### Prompt
All lines of the listing that contain "size" should be shown in full.

### Provided data
*-*-*

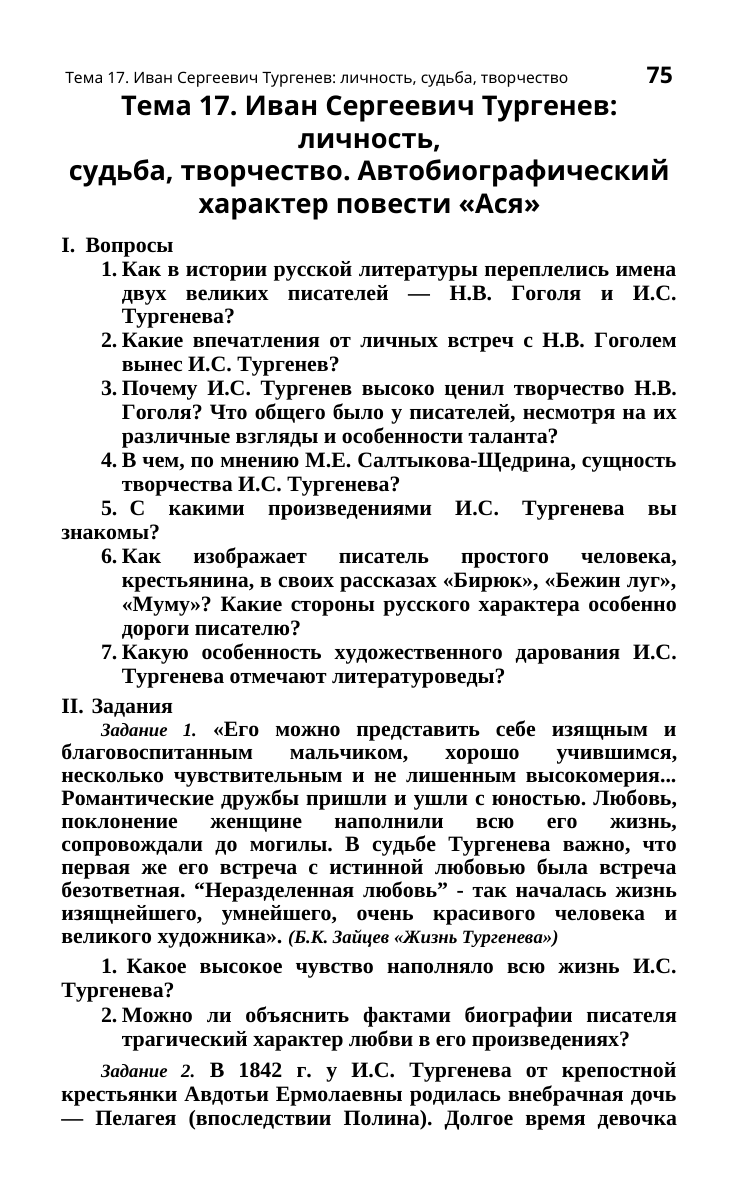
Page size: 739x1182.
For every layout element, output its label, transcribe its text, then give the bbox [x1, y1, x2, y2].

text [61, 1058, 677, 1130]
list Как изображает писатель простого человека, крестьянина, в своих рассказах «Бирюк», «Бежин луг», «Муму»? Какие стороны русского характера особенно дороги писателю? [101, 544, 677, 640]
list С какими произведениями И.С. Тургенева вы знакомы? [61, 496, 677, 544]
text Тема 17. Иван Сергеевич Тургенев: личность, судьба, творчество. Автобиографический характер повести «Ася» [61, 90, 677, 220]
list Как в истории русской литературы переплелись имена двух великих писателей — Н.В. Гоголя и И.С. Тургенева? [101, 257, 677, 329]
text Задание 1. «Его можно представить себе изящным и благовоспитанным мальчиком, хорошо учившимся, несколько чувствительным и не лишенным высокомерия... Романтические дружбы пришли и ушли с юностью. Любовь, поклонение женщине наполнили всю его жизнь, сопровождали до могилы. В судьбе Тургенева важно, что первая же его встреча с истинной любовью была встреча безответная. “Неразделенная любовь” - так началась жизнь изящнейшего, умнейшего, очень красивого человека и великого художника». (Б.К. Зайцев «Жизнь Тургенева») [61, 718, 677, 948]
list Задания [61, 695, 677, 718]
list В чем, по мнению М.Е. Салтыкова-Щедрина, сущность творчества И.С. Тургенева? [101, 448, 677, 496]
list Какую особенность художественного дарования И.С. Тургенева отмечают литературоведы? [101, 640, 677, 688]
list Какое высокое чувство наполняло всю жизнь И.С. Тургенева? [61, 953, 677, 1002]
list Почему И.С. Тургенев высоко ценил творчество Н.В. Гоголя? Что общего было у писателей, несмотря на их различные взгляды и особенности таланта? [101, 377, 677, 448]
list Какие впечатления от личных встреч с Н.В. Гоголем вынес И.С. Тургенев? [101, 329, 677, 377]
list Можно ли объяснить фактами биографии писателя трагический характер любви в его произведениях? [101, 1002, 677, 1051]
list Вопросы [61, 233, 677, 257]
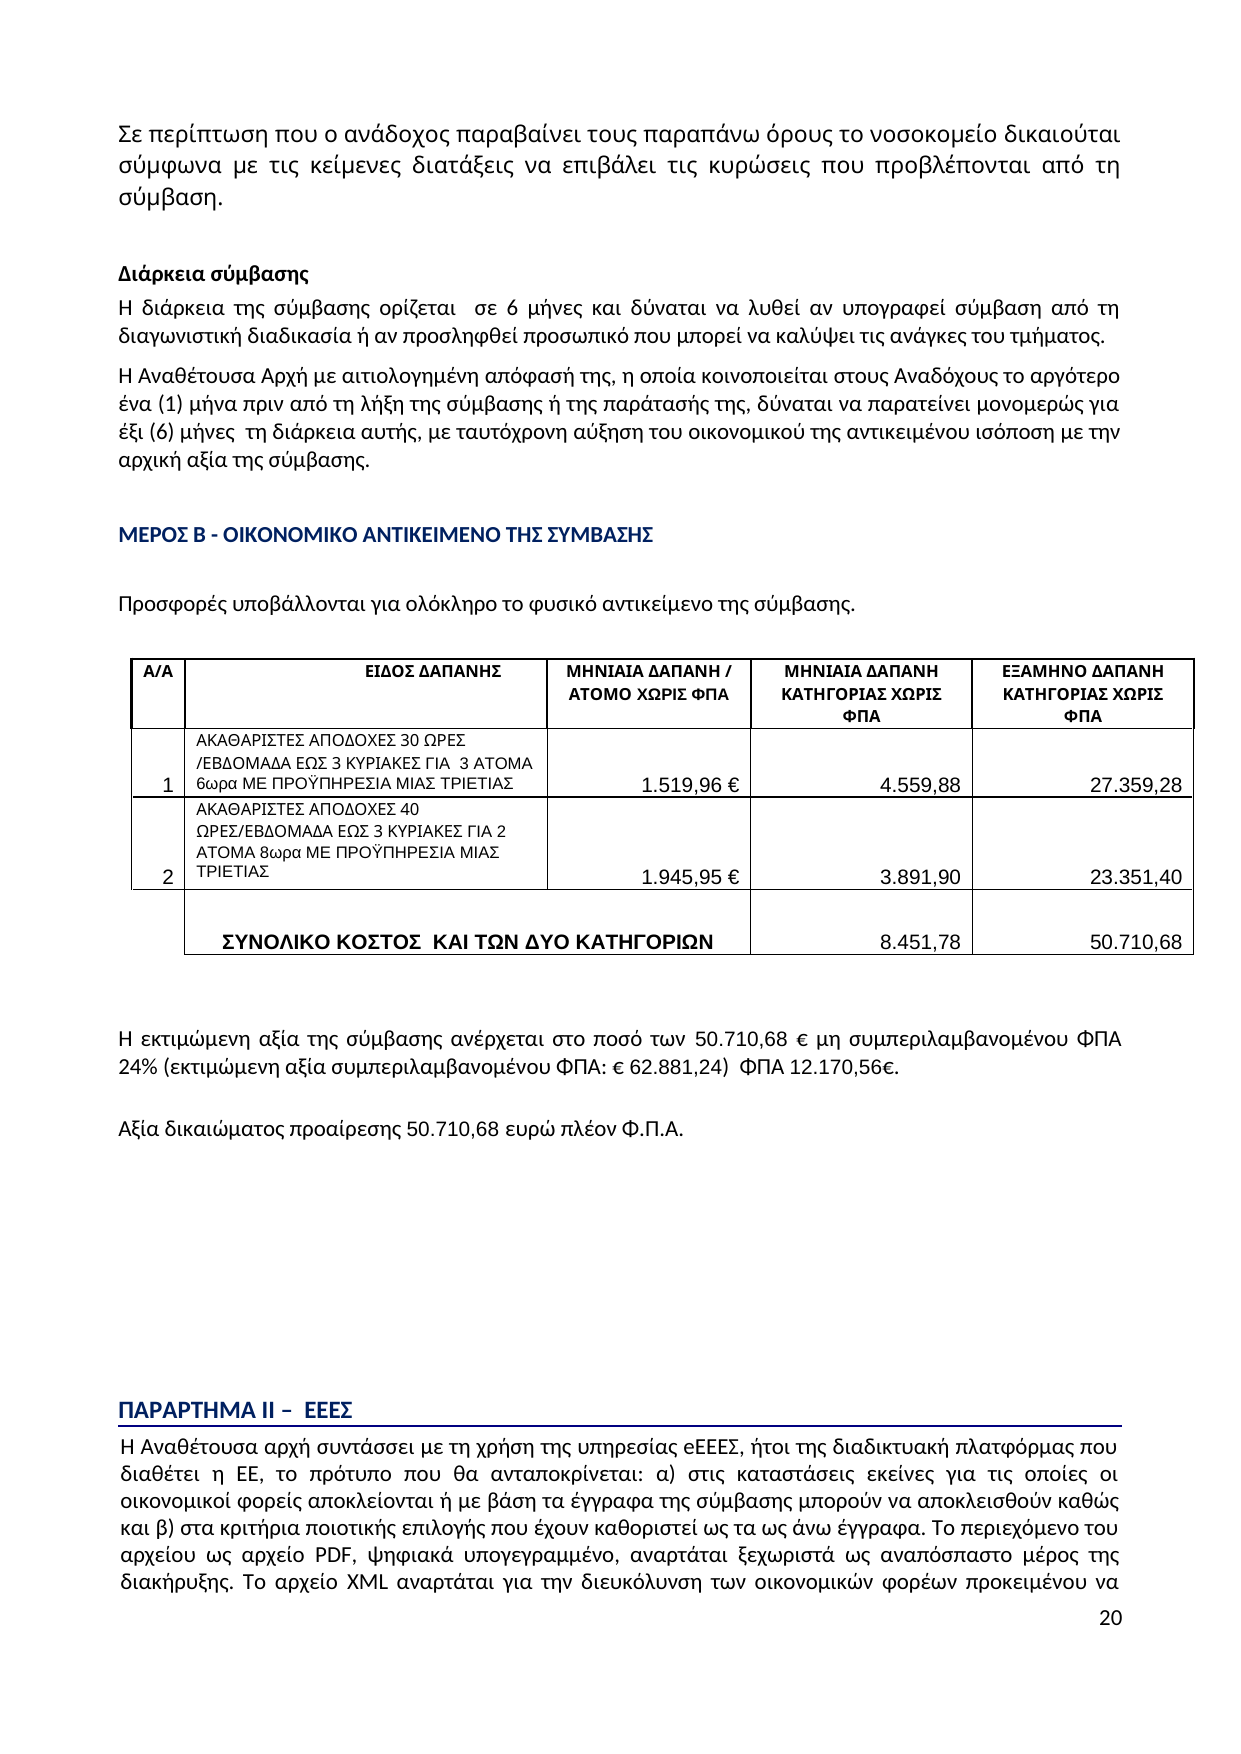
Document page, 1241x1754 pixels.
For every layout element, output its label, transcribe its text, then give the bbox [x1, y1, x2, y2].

*-*-*

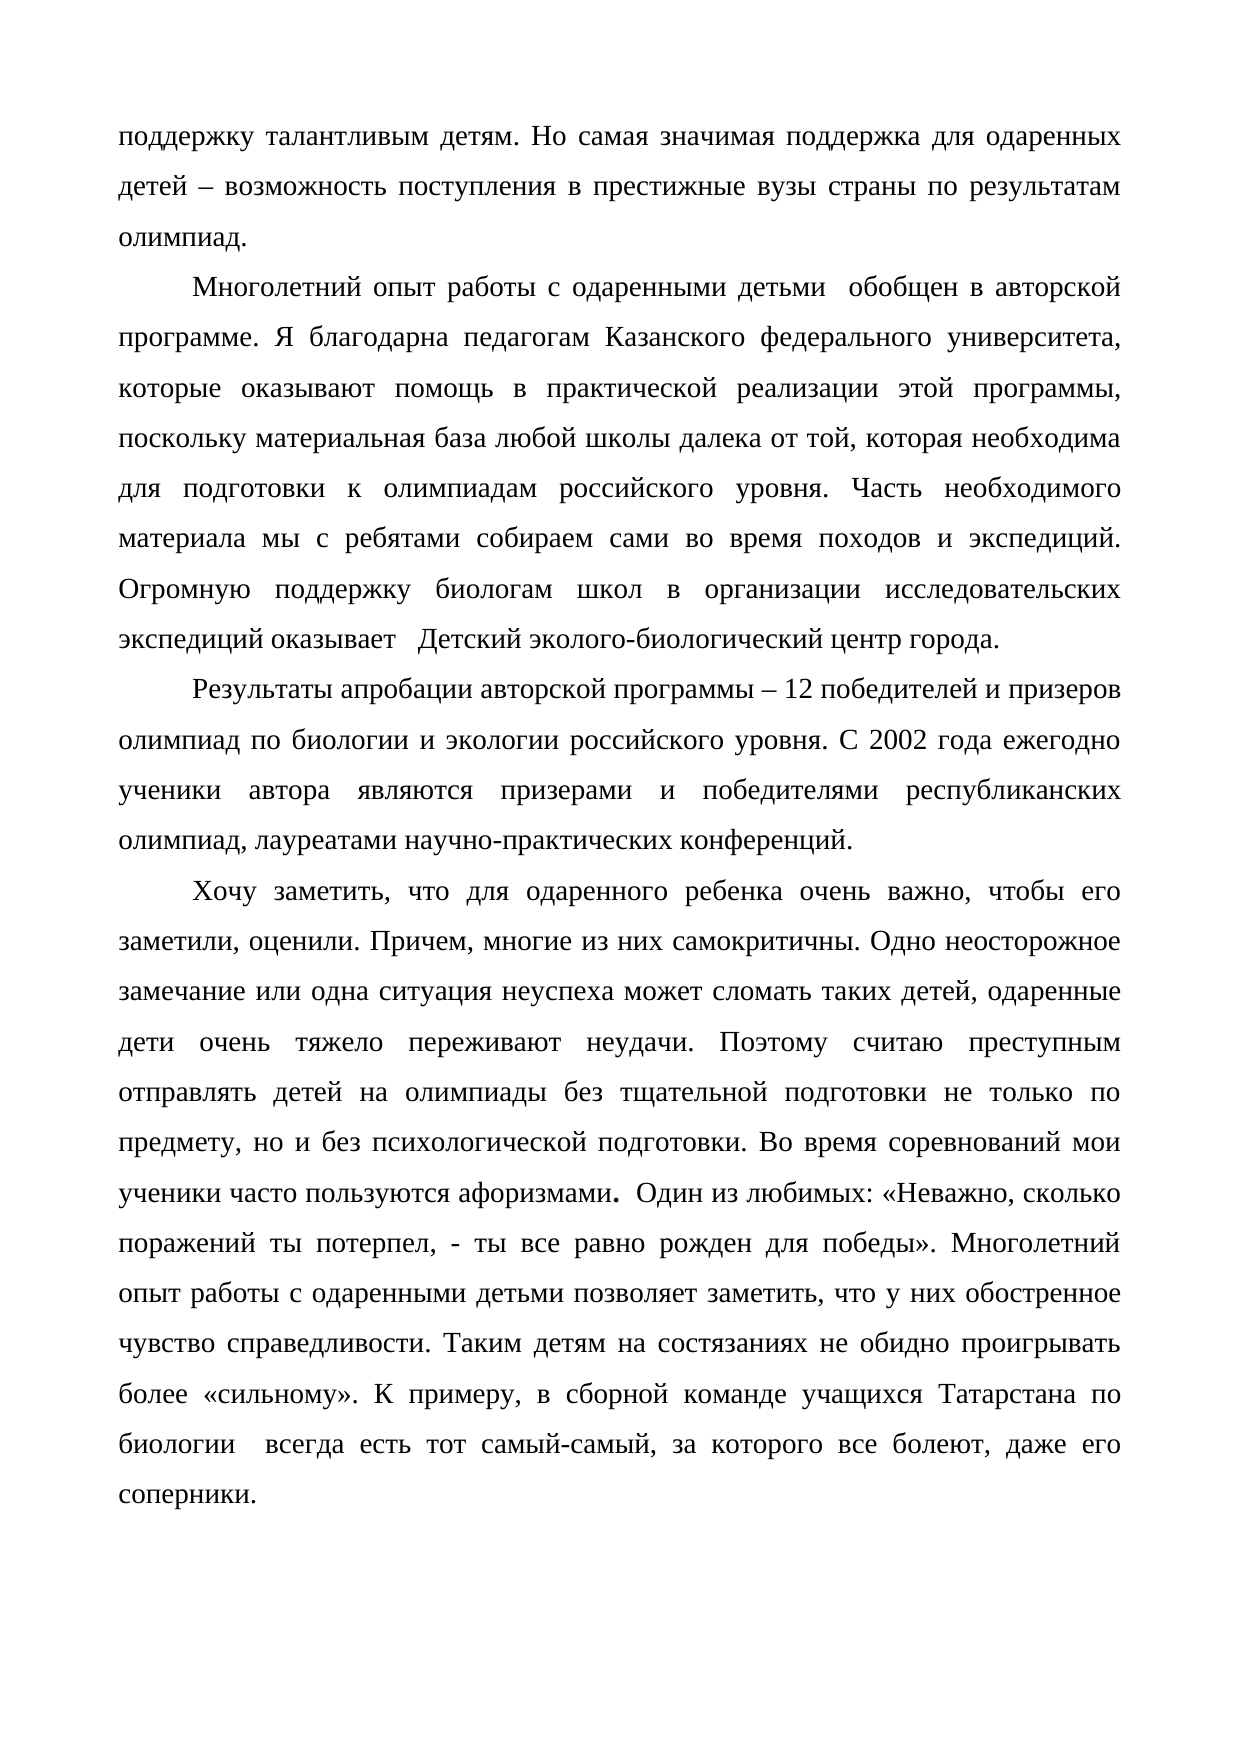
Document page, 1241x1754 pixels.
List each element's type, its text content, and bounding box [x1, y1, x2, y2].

*-*-*

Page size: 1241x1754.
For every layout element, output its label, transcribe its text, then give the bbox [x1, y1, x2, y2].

*-*-*

### The answer
Page size: 739x1182.
Page size: 1241x1754.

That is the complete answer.